Math factors game - who can write the most elegant solution?

Question

Here's a fun exercise.

http://www.hughchou.org/hugh/grid_game.cgi?CLEAR

Who can write the most elegant yet performant code to win this game? My solution is in C/C++.

#include<vector>
#include<iostream>
#include<fstream>

#define N 64

std::vector<int> numbers(N+1);

void init()
{
    for(int i = 0; i < N+1; ++i)
     numbers[i] = 1;
}

int getbest()
{
    int max_difference = -9999999;
    int best_number = -1;

    for(int i = 1; i <= N; ++i)
    {
     // if the number is available for choosing, check how many points it's worth
     if(numbers[i])
     {
      int sum_factors = 0;

      for(int j = 1; j < i; ++j)
      {
       if(numbers[j] && i%j == 0)
        sum_factors += j;
      }

      // if we found any factors
      if(sum_factors != 0 && (i - sum_factors) > max_difference)
      {
       max_difference = i - sum_factors;
       best_number = i;
      }
     }
    }

    std::cout<<"max difference: "<<max_difference<<"\n";
    std::cout<<"best choice: "<<best_number<<"\n";

    for(int i = 1; i < best_number; ++i)
    {
     if(best_number % i == 0)
      numbers[i] = 0;
    }

    return best_number;
}

int main()
{
    init();

    int n;
    do
    {
     n = getbest();
    } while(n != -1);
}

Answer 1

Your code will be more efficient if you start from the biggest number, and also zero out the numbers picked, not just their factors.
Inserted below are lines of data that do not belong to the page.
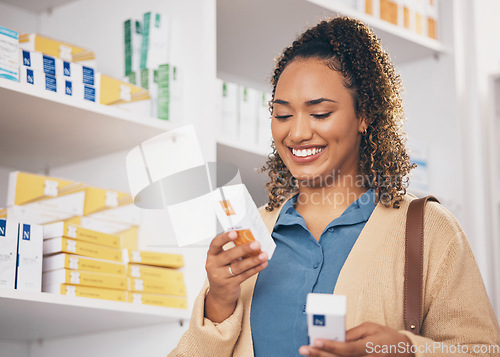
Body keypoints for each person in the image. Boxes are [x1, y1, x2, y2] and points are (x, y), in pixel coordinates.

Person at [169, 16, 500, 357]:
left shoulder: (428, 229)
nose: (296, 133)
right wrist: (218, 304)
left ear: (364, 115)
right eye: (282, 115)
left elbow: (484, 351)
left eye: (320, 113)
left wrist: (406, 349)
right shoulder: (252, 234)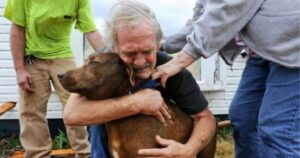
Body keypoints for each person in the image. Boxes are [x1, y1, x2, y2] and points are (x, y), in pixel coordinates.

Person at [63, 0, 216, 158]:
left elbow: (206, 118)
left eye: (147, 51)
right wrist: (137, 103)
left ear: (157, 44)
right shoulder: (105, 63)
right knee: (97, 117)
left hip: (160, 138)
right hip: (113, 140)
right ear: (114, 49)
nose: (140, 62)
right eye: (130, 53)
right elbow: (72, 114)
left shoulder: (174, 70)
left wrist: (188, 150)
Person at [152, 0, 300, 157]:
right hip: (263, 53)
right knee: (244, 119)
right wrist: (158, 46)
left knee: (279, 129)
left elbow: (229, 6)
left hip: (292, 48)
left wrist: (182, 59)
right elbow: (201, 20)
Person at [4, 0, 104, 157]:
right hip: (33, 58)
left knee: (76, 104)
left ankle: (85, 154)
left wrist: (113, 56)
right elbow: (17, 28)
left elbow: (90, 31)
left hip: (63, 55)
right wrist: (20, 70)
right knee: (31, 112)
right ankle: (38, 154)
Also, I'm not convinced that picking the optimum number in a turn will result in optimum gameplay.

Answer 2

A quick Common Lisp version:

;;; helpers                                                                                                          

(defun list-range (start end &optional (step 1))
  "Makes a list from start (inclusive) to end (exclusive)."
  (labels ((lr-h (z acc)
             (if (>= z end)
                 (nreverse acc)
                 (lr-h (+ z step) (cons z acc)))))
    (lr-h start ())))

(defun remove-list (r-liste liste)
  "Returns a list where all elements in r-liste are removed from liste."
  (if r-liste
      (remove-list (cdr r-liste) (remove (car r-liste) liste))
      liste))

;;; calculations

(defun faktoren (zahl verfuegbare-tests)
  "Returns the list of zahl's factors that are in verfuegbare-tests."
  (labels ((f-h (tests max acc)
             (cond ((or (not (car tests))
                        (> (car tests) max))
                    acc)
                   ((integerp (/ zahl (car tests)))
                    (f-h (cdr tests) max (cons (car tests) acc)))
                   (t
                    (f-h (cdr tests) max acc)))))
    (f-h verfuegbare-tests (/ zahl 2) ())))

(defun faktoren-summe (zahl verfuegbare-tests)
  (reduce #'+ (faktoren zahl verfuegbare-tests)))

(defun beste-zahl (liste)
  (let ((v-liste (remove-if #'(lambda (x) (zerop (faktoren-summe x liste))) liste)))
    (if v-liste
        (reduce #'(lambda (a b)
                    (if (> (- a (faktoren-summe a liste))
                           (- b (faktoren-summe b liste)))
                        a
                        b))
                v-liste)
        nil)))

;;; main loop                                                                                                        

(defun hugh ()
  (labels ((h-h (liste)
             (when liste
               (let ((b (beste-zahl liste)))
                 (format t "Best: ~a~%" b)
                 (if b
                     (h-h (remove-list (cons b (faktoren b liste))
                                       liste))
                     t)))))
    (h-h (list-range 1 65))))

Answer 3

Every move clears at least two numbers, more like 3-4 including then-invalidated choices (a first move of "61" seems ideal, and reduces the number of available valid moves by 18). I expect the entire state space to be smaller than 10^15, significantly smaller with even simple pruning. This game can be Solved in reasonably small run time, so the optimal-performing solution would probably just be a state table with responses to the <10^7 possible branches of the the tree. Not very elegant, though.